WHAT YOU HAVE TO DO |
Pull out every row below that contains the string "cancro", and copy each one in full. Treat uppercase and lowercase as different.

(Saved entries)
☆ ☆ ☆ ☆

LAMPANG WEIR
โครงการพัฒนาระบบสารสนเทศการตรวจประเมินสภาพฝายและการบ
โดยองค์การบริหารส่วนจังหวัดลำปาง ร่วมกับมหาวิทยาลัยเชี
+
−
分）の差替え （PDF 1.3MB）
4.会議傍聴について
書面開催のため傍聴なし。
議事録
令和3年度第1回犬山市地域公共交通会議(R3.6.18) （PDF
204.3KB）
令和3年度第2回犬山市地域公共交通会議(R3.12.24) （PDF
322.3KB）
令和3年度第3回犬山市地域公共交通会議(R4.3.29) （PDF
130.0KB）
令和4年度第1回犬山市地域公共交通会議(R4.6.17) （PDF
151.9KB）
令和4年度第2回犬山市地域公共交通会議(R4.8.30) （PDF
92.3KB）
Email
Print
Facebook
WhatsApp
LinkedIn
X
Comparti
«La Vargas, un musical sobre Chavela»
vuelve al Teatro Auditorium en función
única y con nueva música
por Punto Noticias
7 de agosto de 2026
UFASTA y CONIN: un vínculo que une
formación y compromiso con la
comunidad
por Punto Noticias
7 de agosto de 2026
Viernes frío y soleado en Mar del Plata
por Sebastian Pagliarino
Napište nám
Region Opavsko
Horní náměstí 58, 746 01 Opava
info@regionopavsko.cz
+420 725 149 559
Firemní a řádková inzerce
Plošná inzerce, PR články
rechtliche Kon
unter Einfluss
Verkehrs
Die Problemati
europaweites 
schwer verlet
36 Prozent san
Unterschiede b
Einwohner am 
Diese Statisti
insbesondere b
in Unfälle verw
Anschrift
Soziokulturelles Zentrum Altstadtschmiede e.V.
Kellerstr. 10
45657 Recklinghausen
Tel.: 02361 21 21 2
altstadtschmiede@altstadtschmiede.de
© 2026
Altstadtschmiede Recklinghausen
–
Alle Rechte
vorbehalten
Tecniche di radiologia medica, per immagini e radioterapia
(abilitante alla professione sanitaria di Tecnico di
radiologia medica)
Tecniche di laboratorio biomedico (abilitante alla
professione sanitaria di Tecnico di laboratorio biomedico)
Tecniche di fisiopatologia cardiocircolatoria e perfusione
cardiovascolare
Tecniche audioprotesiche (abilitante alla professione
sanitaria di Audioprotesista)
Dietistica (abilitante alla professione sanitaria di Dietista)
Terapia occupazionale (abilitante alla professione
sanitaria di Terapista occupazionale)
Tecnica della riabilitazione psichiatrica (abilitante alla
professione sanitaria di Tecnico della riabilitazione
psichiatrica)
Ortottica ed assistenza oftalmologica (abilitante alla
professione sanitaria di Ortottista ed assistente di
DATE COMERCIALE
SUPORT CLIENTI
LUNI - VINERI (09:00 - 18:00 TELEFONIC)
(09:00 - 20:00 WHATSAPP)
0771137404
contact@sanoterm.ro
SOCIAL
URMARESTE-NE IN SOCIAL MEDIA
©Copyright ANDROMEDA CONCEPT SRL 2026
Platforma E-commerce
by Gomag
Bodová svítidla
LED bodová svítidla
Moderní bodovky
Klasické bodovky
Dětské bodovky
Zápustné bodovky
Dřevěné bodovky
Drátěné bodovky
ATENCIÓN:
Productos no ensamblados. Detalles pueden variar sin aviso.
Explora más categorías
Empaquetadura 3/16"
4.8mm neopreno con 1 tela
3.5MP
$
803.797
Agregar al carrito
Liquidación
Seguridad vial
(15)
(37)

☆ ☆ ☆ ☆

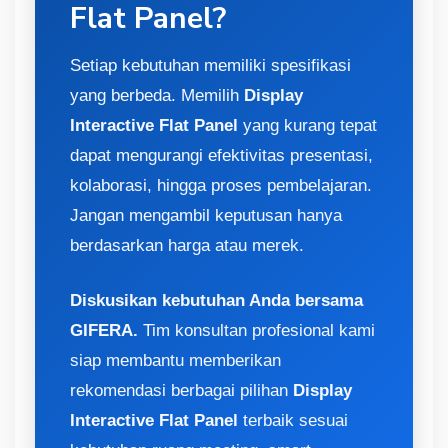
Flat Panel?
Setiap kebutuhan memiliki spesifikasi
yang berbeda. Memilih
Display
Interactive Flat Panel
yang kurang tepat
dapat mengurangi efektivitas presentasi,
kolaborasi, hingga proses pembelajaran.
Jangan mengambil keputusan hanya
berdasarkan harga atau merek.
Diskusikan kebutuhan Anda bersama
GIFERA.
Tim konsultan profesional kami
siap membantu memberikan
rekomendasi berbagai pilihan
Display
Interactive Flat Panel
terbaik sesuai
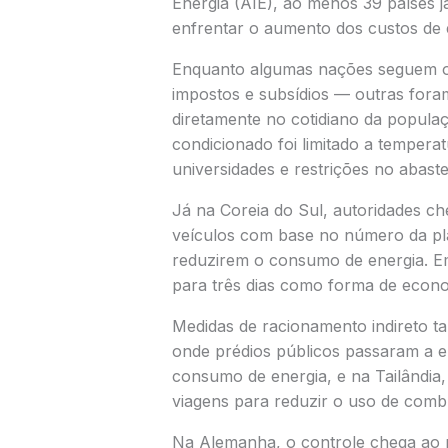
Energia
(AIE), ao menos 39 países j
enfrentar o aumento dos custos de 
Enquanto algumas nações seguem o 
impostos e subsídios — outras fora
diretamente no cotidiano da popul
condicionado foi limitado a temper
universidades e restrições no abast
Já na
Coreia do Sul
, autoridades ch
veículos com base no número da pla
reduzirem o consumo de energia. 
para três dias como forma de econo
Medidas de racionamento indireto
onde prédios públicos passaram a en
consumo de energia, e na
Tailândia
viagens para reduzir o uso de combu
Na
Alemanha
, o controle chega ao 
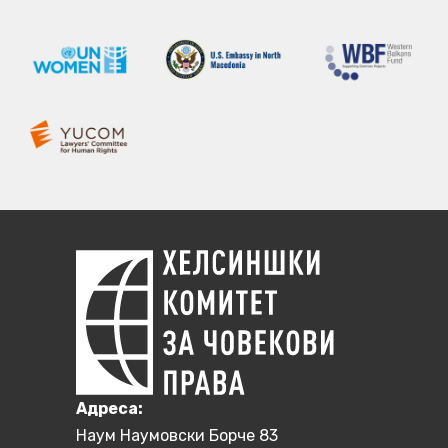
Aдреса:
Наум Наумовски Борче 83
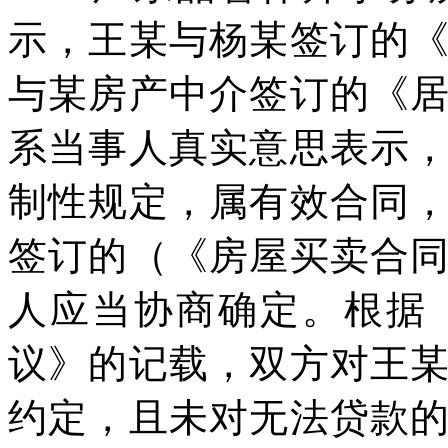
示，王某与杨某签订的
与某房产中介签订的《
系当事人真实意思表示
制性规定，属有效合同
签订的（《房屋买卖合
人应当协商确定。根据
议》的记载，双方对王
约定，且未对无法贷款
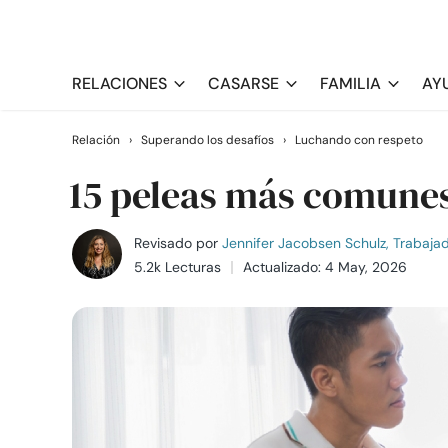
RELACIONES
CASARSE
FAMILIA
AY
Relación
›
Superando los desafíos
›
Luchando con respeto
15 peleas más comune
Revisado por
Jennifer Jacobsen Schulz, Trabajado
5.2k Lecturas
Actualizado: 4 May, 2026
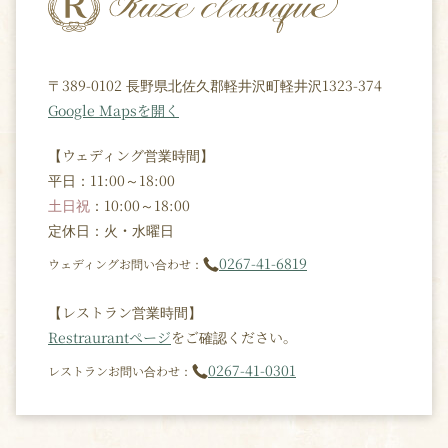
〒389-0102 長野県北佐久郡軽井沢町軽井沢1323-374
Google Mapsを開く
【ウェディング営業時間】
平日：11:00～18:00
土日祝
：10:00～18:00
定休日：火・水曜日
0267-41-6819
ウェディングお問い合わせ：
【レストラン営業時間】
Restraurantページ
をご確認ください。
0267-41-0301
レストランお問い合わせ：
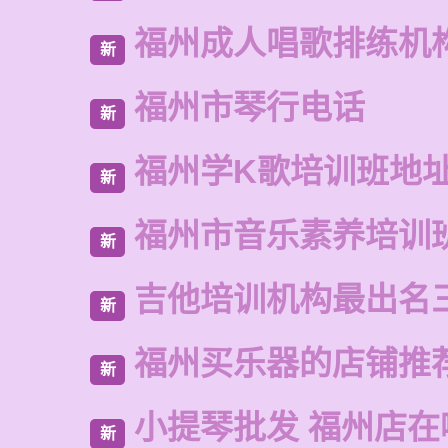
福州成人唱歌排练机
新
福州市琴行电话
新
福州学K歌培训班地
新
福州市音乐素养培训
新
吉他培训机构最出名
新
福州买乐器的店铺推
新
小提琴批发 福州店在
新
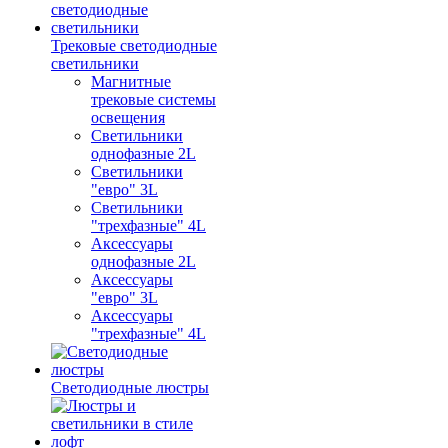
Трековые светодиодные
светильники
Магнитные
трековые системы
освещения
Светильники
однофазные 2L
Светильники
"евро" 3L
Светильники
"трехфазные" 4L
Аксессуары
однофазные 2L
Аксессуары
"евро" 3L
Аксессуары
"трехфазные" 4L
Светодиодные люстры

☆ ☆ ☆ ☆

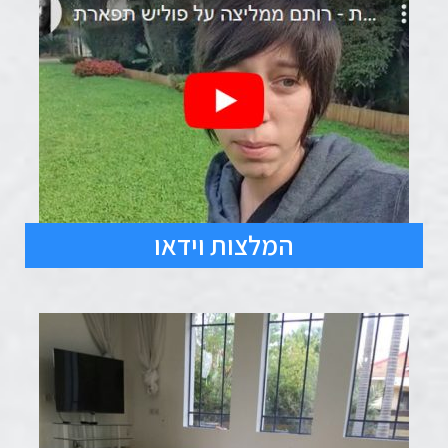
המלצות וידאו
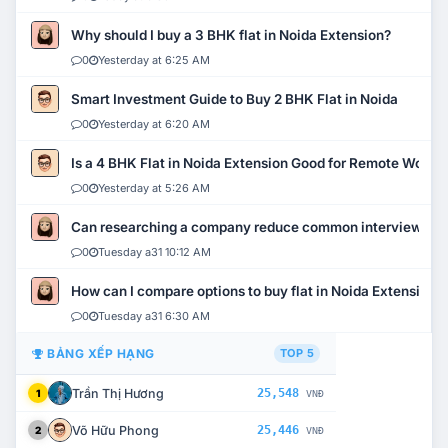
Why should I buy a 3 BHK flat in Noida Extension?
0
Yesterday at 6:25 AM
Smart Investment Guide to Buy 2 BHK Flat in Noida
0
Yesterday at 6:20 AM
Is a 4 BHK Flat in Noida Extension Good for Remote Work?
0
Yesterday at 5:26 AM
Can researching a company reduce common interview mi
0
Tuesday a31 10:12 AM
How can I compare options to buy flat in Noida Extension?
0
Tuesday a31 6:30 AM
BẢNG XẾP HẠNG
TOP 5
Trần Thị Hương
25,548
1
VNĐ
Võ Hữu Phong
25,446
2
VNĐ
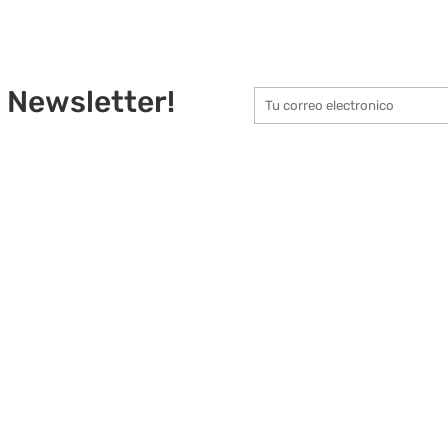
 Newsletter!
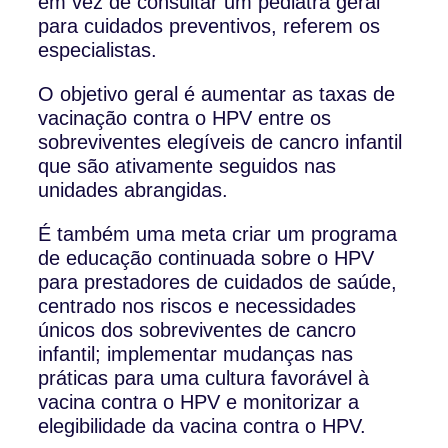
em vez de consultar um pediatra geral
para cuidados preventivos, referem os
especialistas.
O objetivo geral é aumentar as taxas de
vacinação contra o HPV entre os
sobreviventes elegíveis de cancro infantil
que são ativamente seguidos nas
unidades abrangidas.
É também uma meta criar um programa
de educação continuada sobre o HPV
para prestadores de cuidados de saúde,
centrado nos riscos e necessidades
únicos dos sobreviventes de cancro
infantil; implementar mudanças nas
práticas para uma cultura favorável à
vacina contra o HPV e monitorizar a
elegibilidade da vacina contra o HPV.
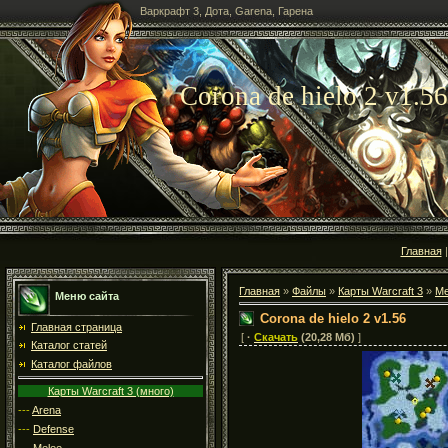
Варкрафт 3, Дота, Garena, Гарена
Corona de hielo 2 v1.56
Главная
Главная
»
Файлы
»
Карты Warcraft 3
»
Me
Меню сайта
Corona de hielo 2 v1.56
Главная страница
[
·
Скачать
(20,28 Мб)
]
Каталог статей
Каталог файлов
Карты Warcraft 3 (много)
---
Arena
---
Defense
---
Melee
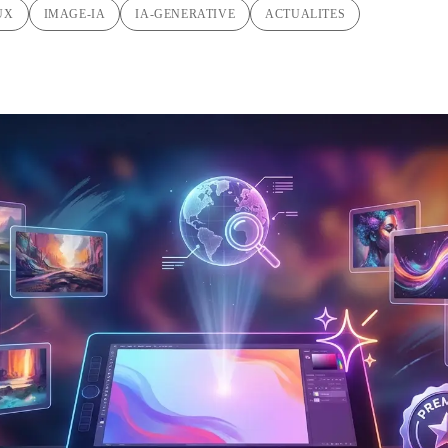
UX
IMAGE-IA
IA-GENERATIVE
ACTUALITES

☆ ☆ ☆ ☆

TASK OUTPUT |
sobreviventes elegíveis de cancro infantil
únicos dos sobreviventes de cancro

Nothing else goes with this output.